**The task:**
Copy out the full passage on the future role of OASIS word for word.

**Extract provided:**
· · · · · · ·

So then who needs OASIS any more at this point? How do we make ourselves relevant in this uber Web 3.0 world and data sharing dominated by XML based services driven by today’s technology underpinnings of SOAP, REST, RSS and http, IETF and W3C speak with RDF?

Where is the long term picture for OASIS in all this? And is this necessarily a bad thing? We could just decide that "mission accomplished" is the good answer.

After all the recent demise of "shareware" shows that the world has got the message in marketing terms of building solutions that are open source and publish and use open publicly released standards. Then these are managed with peer review within a user community and a stakeholder authoritative source providing stewardship. Perhaps providing collaboration support services to such communities could be another OASIS facility.

We could envision that there would be the need for a triumvirate to manage and steward the go forward where federal, state and local government stakeholders need independent oversight and technology guidance. This is similar to what NIEM.gov is currently doing federally and then perhaps as New York and other states would seek for.

· · · · · · ·

**Given data:**
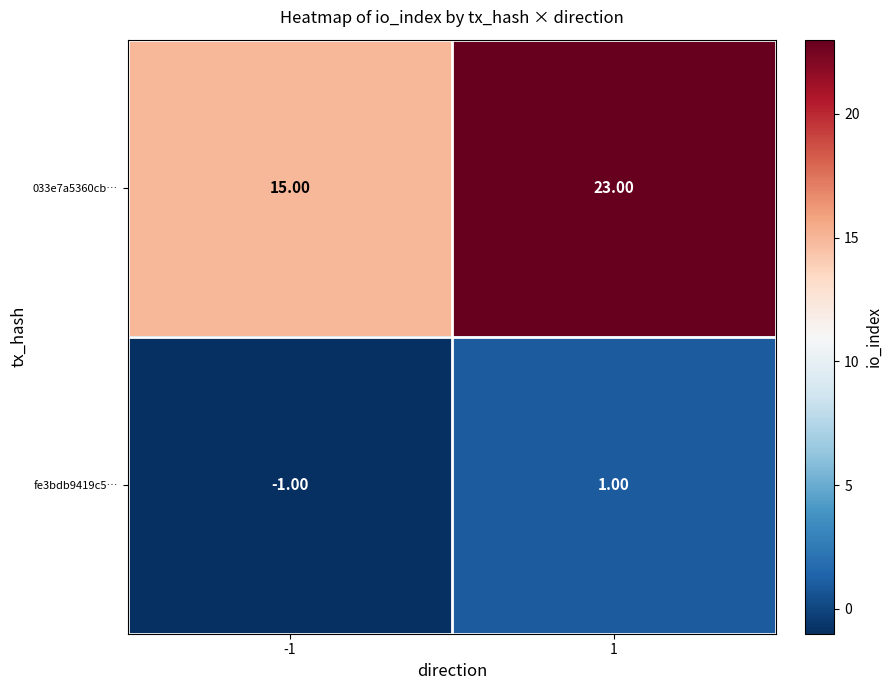

At 1, list the series in order from smallest to largest.

fe3bdb9419c5…, 033e7a5360cb…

· · · · · · ·

**Task answer:**
So then who needs OASIS any more at this point? How do we make ourselves relevant in this uber Web 3.0 world and data sharing dominated by XML based services driven by today’s technology underpinnings of SOAP, REST, RSS and http, IETF and W3C speak with RDF?

Where is the long term picture for OASIS in all this? And is this necessarily a bad thing? We could just decide that "mission accomplished" is the good answer.

After all the recent demise of "shareware" shows that the world has got the message in marketing terms of building solutions that are open source and publish and use open publicly released standards. Then these are managed with peer review within a user community and a stakeholder authoritative source providing stewardship. Perhaps providing collaboration support services to such communities could be another OASIS facility.

We could envision that there would be the need for a triumvirate to manage and steward the go forward where federal, state and local government stakeholders need independent oversight and technology guidance. This is similar to what NIEM.gov is currently doing federally and then perhaps as New York and other states would seek for.